Both of these models perform relatively the same, lets forecast both of them and compare to the test set.

test_diff <- diff(test)

fcst_arima <- forecast(arima_auto, h = length(diff(test)))

accuracy(test_diff, fcst_arima$mean) %>% 
  kable(caption = "Auto Selected ARIMA")
Auto Selected ARIMA
ME RMSE MAE MPE MAPE ACF1 Theil’s U
Test set 0.0379671 1.559158 1.271807 -102.5899 754.4673 -0.0808615 5.713776
accuracy(test_diff, arima_stlf$mean) %>% 
  kable(caption = "STLF ARIMA")
STLF ARIMA
ME RMSE MAE MPE MAPE ACF1 Theil’s U
Test set 0.0090735 1.222493 1.004666 -79.10763 236.2045 -0.3560106 1.671647
autoplot(test_diff)+
  autolayer(fcst_arima, PI = F, series = "Forecasts")+
  ylab("Celcius")+
  ggtitle("ARIMA(1,0,0)(2,0,0)[12] with zero mean")

autoplot(test_diff)+
  autolayer(arima_stlf$mean, PI = F, series = "Forecasts")+
  ylab("Celcius")+
  ggtitle("STL +  ARIMA(4,0,2) with zero mean")

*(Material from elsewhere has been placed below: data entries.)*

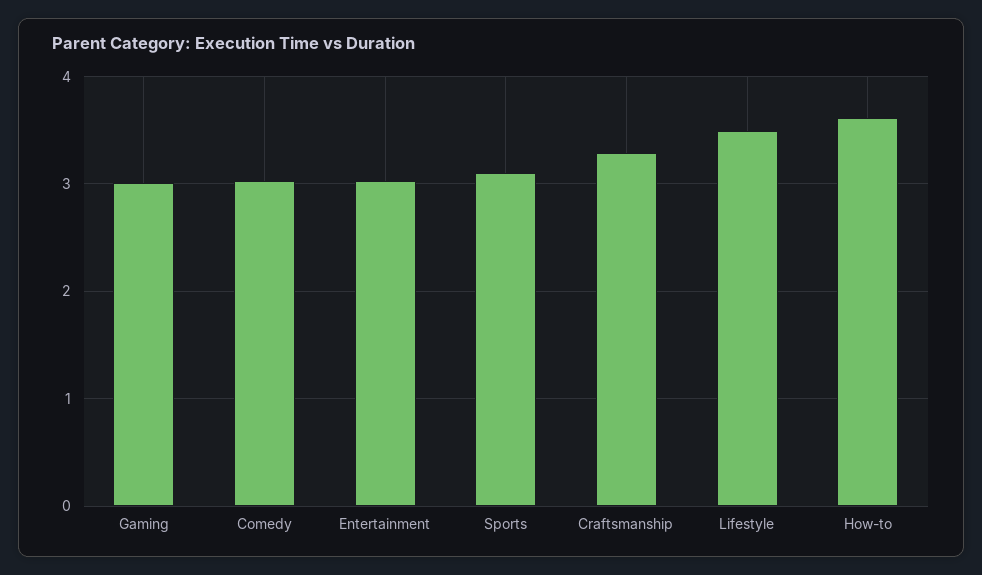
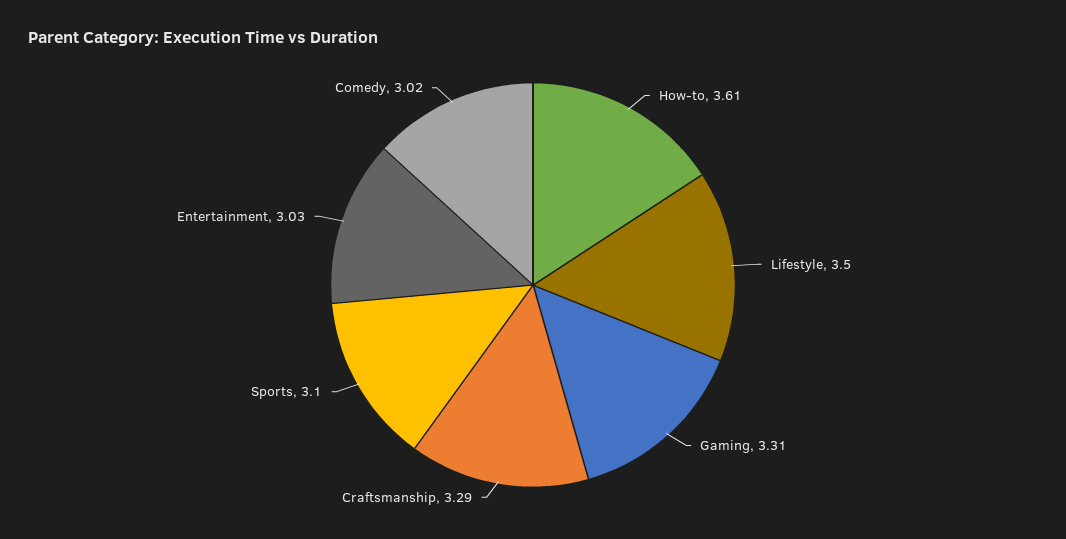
Gaming: 3 -> 3.31

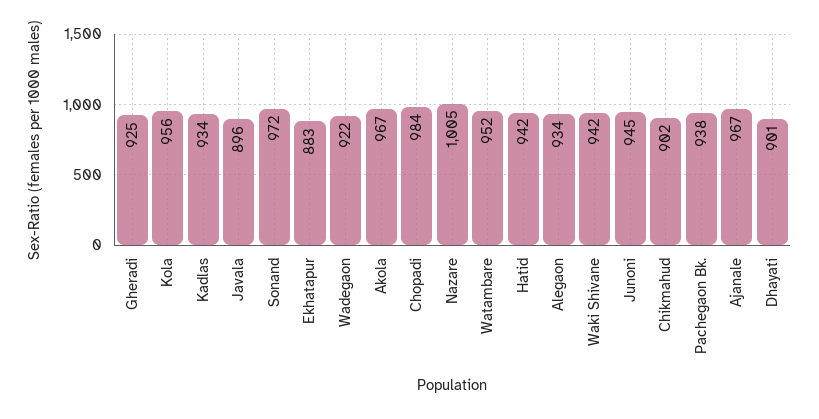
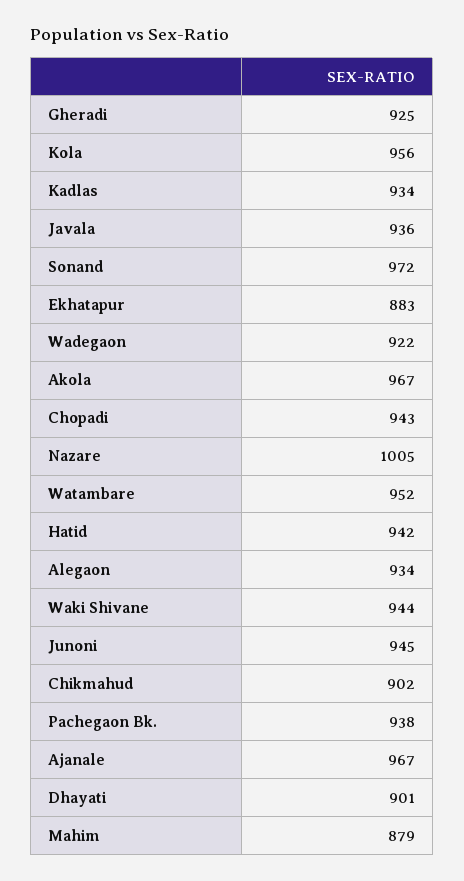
Javala: 896 -> 936
Chopadi: 984 -> 943
Waki Shivane: 942 -> 944
Mahim: none -> 879

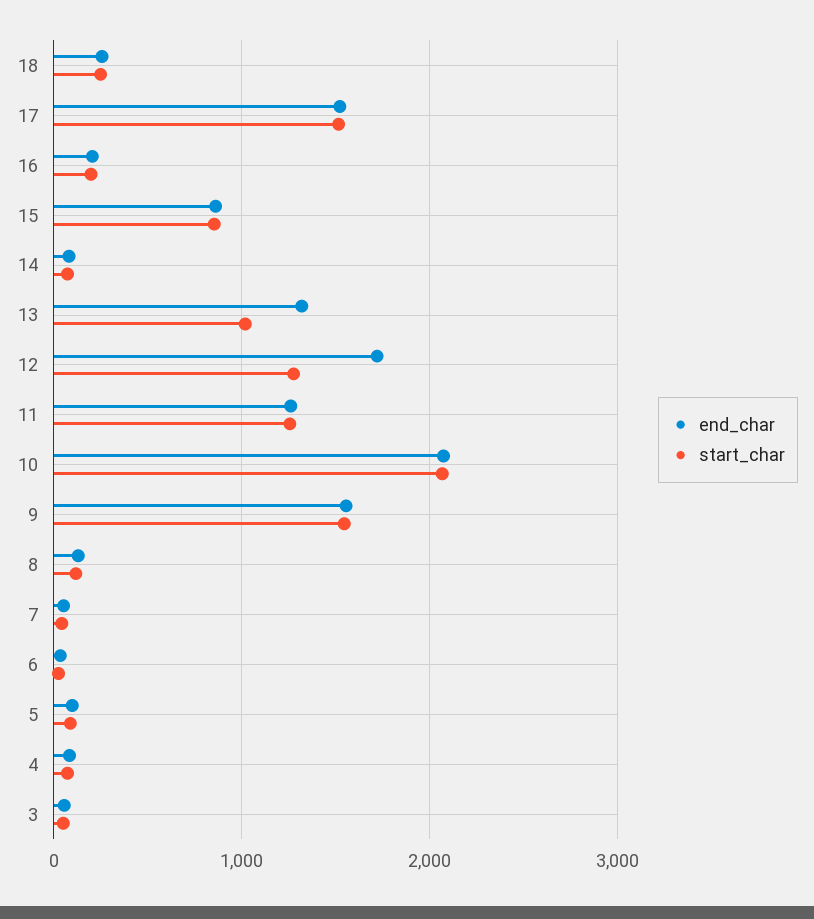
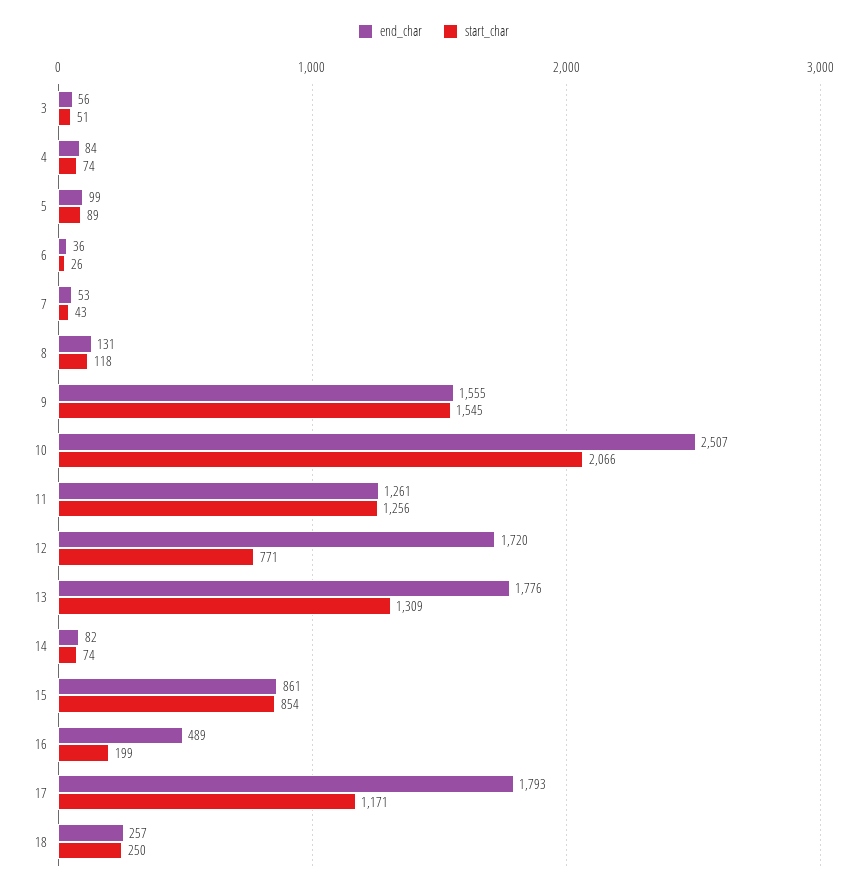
end_char, 17: 1500 -> 1793
start_char, 17: 1500 -> 1171
end_char, 16: 200 -> 489
end_char, 13: 1300 -> 1776
start_char, 13: 1000 -> 1309
start_char, 12: 1300 -> 771
end_char, 10: 2100 -> 2507

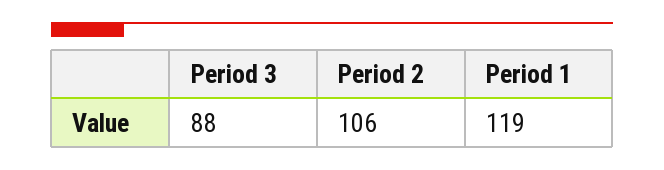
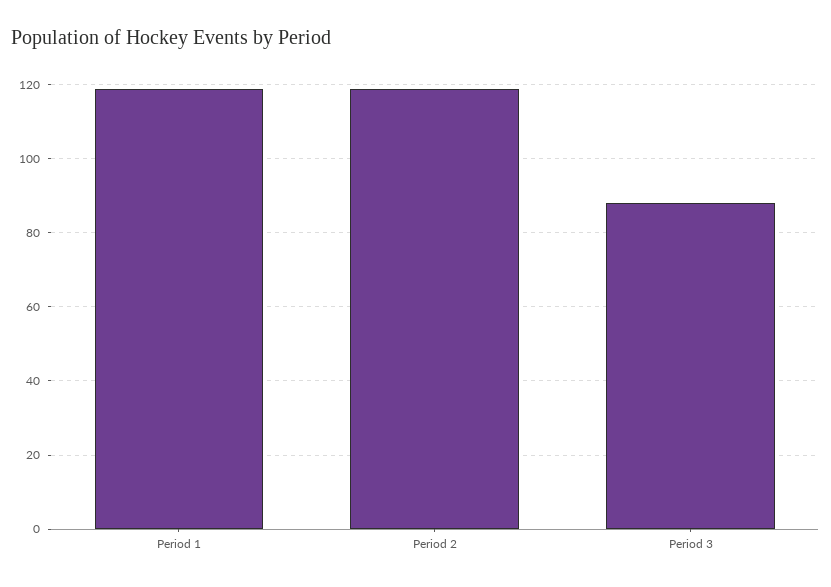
Period 2: 106 -> 120

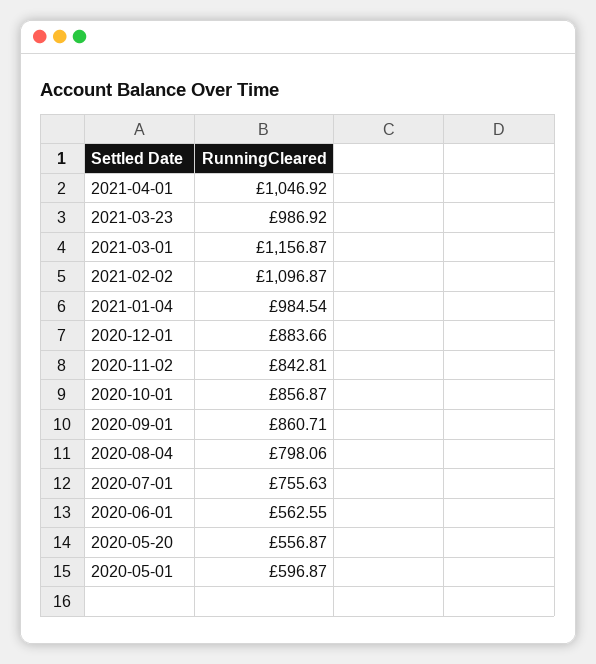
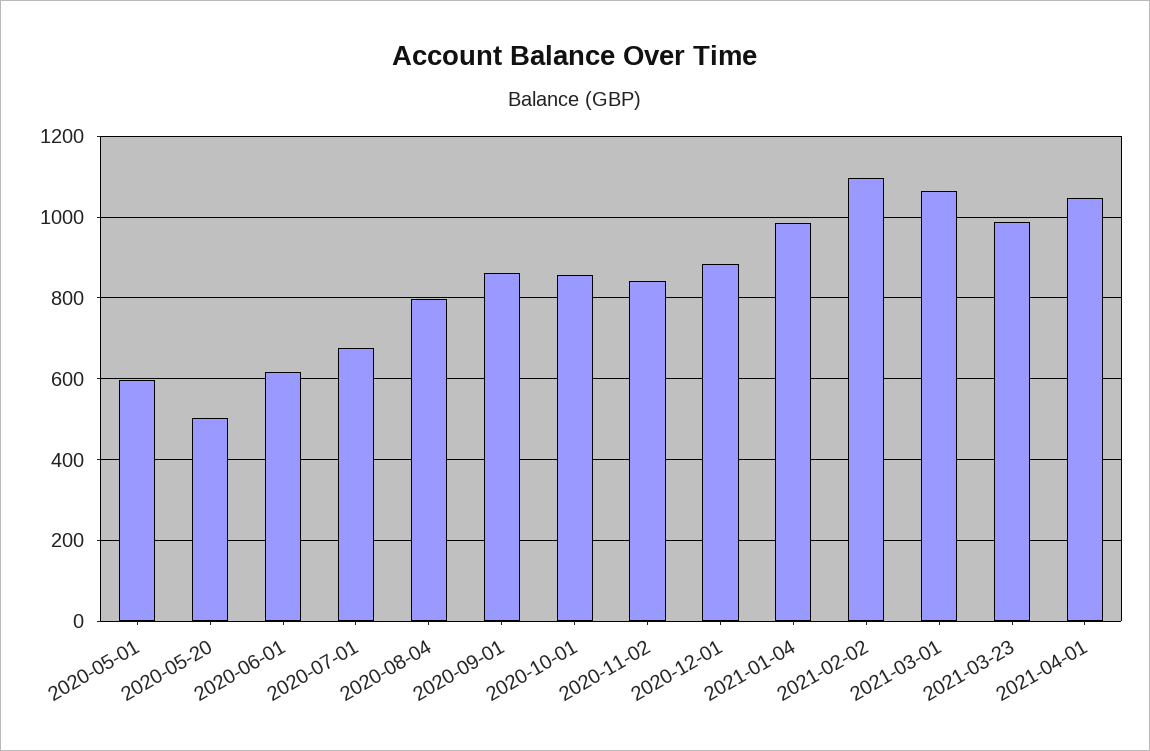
2021-03-01: 1156.87 -> 1060
2020-07-01: 755.63 -> 680
2020-06-01: 562.55 -> 620
2020-05-20: 556.87 -> 500

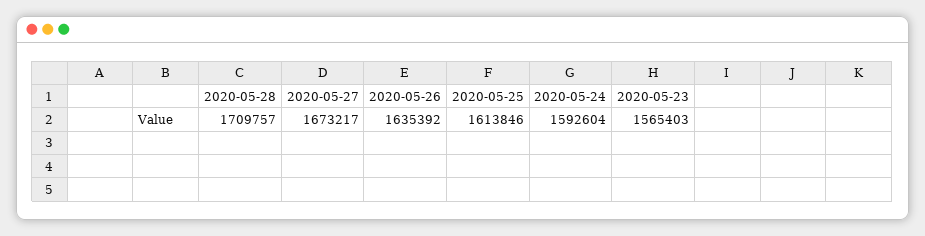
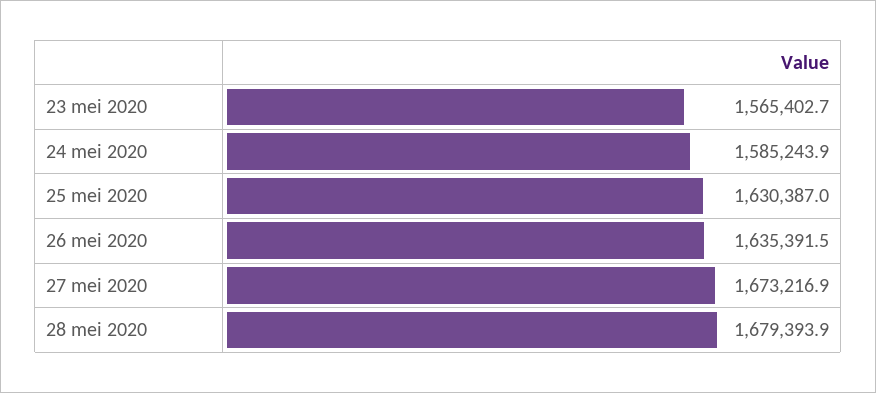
2020-05-28: 1709757 -> 1679393.9
2020-05-25: 1613846 -> 1630387
2020-05-24: 1592604 -> 1585243.9

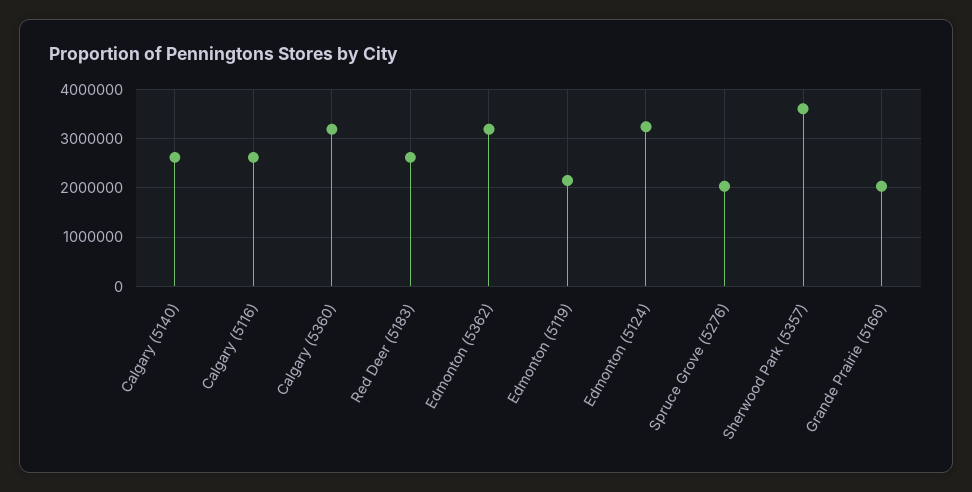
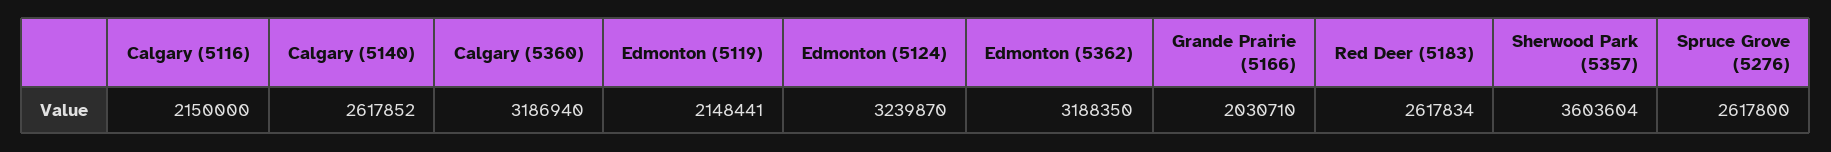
Calgary (5116): 2600000 -> 2150000
Spruce Grove (5276): 2000000 -> 2617800

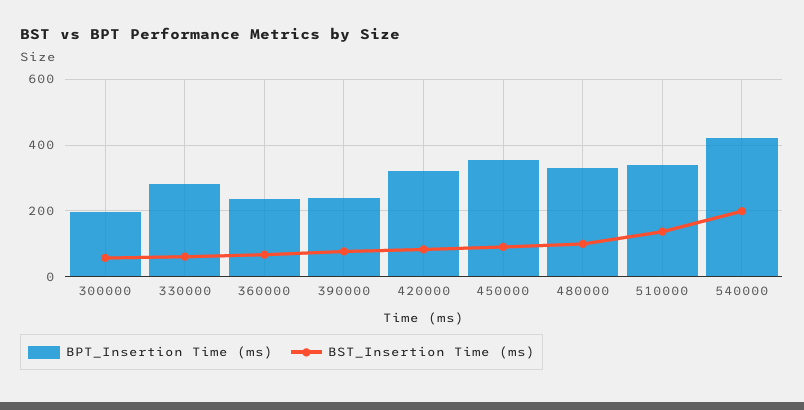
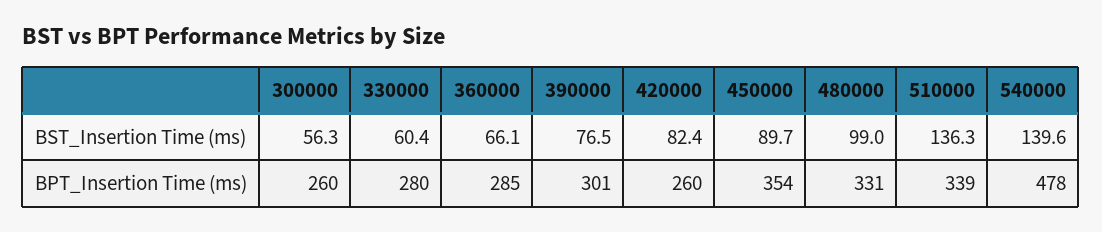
BPT_Insertion Time (ms), 300000: 200 -> 260
BPT_Insertion Time (ms), 360000: 240 -> 285
BPT_Insertion Time (ms), 390000: 240 -> 301
BPT_Insertion Time (ms), 420000: 320 -> 260
BPT_Insertion Time (ms), 540000: 420 -> 478
BST_Insertion Time (ms), 540000: 200 -> 139.6

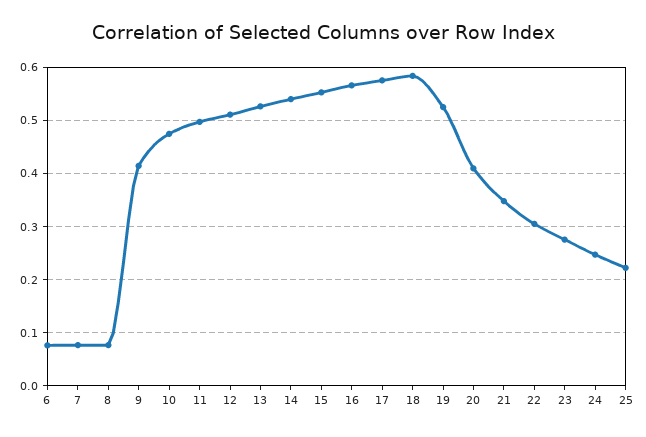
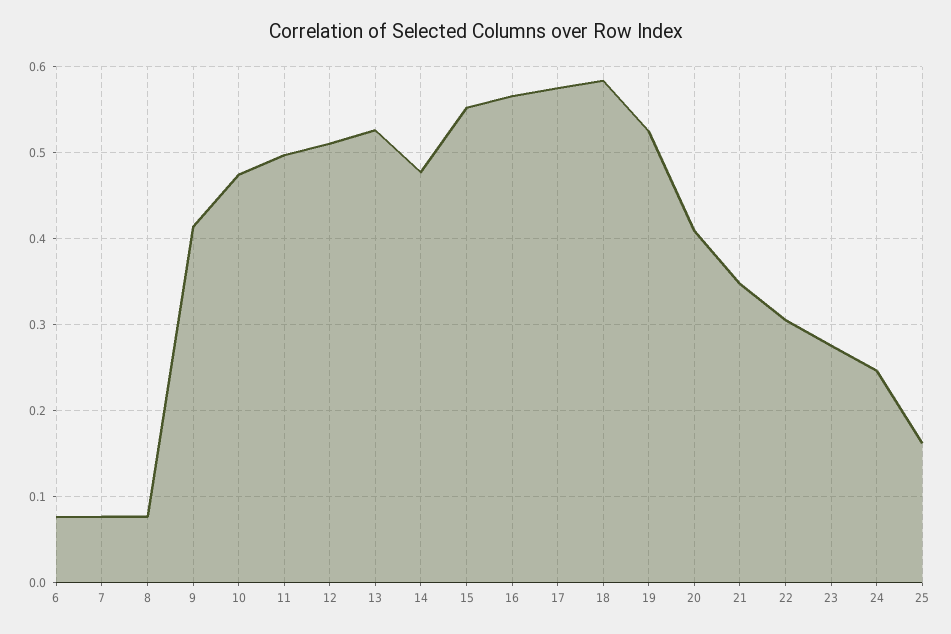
14: 0.54 -> 0.48
25: 0.22 -> 0.16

checkresiduals(fcst_arima)

## 
##  Ljung-Box test
## 
## data:  Residuals from ARIMA(1,0,0)(2,0,0)[12] with zero mean
## Q* = 72.903, df = 21, p-value = 1.195e-07
## 
## Model df: 3.   Total lags used: 24
checkresiduals(arima_stlf$residuals)

The STLF ARIMA just slightly outperforms the auto selected model.

COnclusion

Based on the distribution of residuals, and the evaluation statistics it appears that the linear model performs best.